**Extract provided**.
☆ ☆ ☆
The Chan Lab at UT Southwestern is developing a gene therapy to reverse that betrayal — and stop metastatic breast cancer before it starts.
Caroline is my granddaughter — and she is doing work that I believe deserves far more visibility than it gets. She's a Research Assistant at the Chan Lab at UT Southwestern Medical Center, and what she's working on sits at the precise intersection of everything I find most compelling: biology, technology, systems thinking, and the fundamental question of how life works. When I learned the details of her research, I realized it was one of the most important things I'd encountered in years. I wanted to share it here, in plain language, for anyone willing to pay attention.
This page is my attempt to explain genuinely extraordinary science to a general audience. None of this is hype. The Chan Lab's discoveries are published, peer-reviewed, and internationally recognized. What follows is the real story.
Your body is equipped with a type of immune cell called a Natural Killer (NK) cell. Their job, as the name suggests, is to hunt down and destroy dangerous cells — including cancer. They're particularly effective against the invasive cancer cells that try to break away from a tumor and spread through the body.
For decades, researchers assumed that cancer simply hid from NK cells — slipping past immune surveillance through camouflage. Dr. Chan's lab discovered something far more disturbing, and far more interesting.
Cancer doesn't just hide from NK cells. It actively reprograms them — stripping away their killing ability and redirecting them to assist the tumor's spread. Your own immune system's soldiers are turned into collaborators.
— Chan et al., Journal of Cell Biology, 2020
The mechanism involves specific molecular switches. When NK cells are exposed to tumor cells, two inhibitory receptors — KLRG1 and TIGIT — become overexpressed, effectively locking the NK cells into a dormant, tumor-promoting state. The cancer has essentially changed the lock on the door.
The critical finding that followed: this corruption is reversible. Blocking KLRG1 or TIGIT, or using epigenetic drugs that inhibit DNA methyltransferases (DNMT inhibitors), restored NK cell killing ability in lab models. The door can be unlocked again.
While the lab's core discovery centers on NK cells, understanding how tumors suppress the broader immune system is equally critical. Caroline's work focuses on the adaptive immune arm — specifically T-cells — and how breast cancer drives them from activation into exhaustion.
Caroline co-cultures patient-derived peripheral blood mononuclear cells (PBMCs) with patient-derived breast cancer organoids — watching in real time whether T-cells activate and attack the tumor, or get suppressed into exhaustion by it. With real patient tissue on both sides of the experiment, this is one of the most human-representative models of tumor immune evasion currently being run in the lab.
T-cell exhaustion is one of the central reasons immunotherapy fails in breast cancer. When T-cells are continuously exposed to tumor signals, they progressively lose their ability to fight — upregulating inhibitory receptors and shutting down their killing machinery. By modeling this process in patient-derived tissue, Caroline's experiments can reveal exactly what the tumor microenvironment does to T-cells over time.
The Chan Lab hasn't stopped at basic discovery. They've already translated this NK cell biology into a practical clinical tool — demonstrating the lab's commitment to research that reaches patients, not just journals.
☆ ☆ ☆
**Problems to solve**.
1. Please repeat the Chan Lab page word for word between "Cancer doesn't just" and "be unlocked again.", inclusive.
2. Answer these questions from the Chan Lab page:
(a) What is Caroline's role at the Chan Lab?
(b) Which two inhibitory receptors become overexpressed when NK cells are exposed to tumor cells?
(c) What does Caroline co-culture with patient-derived breast cancer organoids?

**Source information**.
☆ ☆ ☆
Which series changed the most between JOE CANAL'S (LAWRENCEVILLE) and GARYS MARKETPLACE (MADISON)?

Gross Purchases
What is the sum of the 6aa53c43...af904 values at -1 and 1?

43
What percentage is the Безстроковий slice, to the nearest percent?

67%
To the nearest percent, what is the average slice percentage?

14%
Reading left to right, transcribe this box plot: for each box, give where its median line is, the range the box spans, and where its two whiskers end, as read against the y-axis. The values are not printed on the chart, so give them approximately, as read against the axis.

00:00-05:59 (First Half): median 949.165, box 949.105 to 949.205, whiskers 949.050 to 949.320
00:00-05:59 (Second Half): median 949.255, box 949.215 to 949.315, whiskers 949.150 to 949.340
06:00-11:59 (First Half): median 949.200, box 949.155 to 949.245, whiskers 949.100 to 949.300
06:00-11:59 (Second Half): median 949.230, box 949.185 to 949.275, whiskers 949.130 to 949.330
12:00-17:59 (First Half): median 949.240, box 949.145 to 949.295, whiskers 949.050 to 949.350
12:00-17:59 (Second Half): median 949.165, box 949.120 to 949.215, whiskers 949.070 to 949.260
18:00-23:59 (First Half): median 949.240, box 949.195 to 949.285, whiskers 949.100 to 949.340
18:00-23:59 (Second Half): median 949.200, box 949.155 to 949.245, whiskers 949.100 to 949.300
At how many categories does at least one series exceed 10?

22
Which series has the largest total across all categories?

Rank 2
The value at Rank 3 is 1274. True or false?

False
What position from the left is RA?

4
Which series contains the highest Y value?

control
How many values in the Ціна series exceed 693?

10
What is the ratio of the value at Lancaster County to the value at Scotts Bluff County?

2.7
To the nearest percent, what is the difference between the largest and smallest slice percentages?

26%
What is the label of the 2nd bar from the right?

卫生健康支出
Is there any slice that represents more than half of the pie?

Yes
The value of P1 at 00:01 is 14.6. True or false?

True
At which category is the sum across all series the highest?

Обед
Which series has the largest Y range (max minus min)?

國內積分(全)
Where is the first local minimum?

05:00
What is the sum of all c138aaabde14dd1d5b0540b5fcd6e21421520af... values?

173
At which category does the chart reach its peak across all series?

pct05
☆ ☆ ☆
**Written answers**.
1.
Cancer doesn't just hide from NK cells. It actively reprograms them — stripping away their killing ability and redirecting them to assist the tumor's spread. Your own immune system's soldiers are turned into collaborators.
— Chan et al., Journal of Cell Biology, 2020
The mechanism involves specific molecular switches. When NK cells are exposed to tumor cells, two inhibitory receptors — KLRG1 and TIGIT — become overexpressed, effectively locking the NK cells into a dormant, tumor-promoting state. The cancer has essentially changed the lock on the door.
The critical finding that followed: this corruption is reversible. Blocking KLRG1 or TIGIT, or using epigenetic drugs that inhibit DNA methyltransferases (DNMT inhibitors), restored NK cell killing ability in lab models. The door can be unlocked again.

2.
(a) Research Assistant
(b) KLRG1 and TIGIT
(c) Patient-derived peripheral blood mononuclear cells (PBMCs)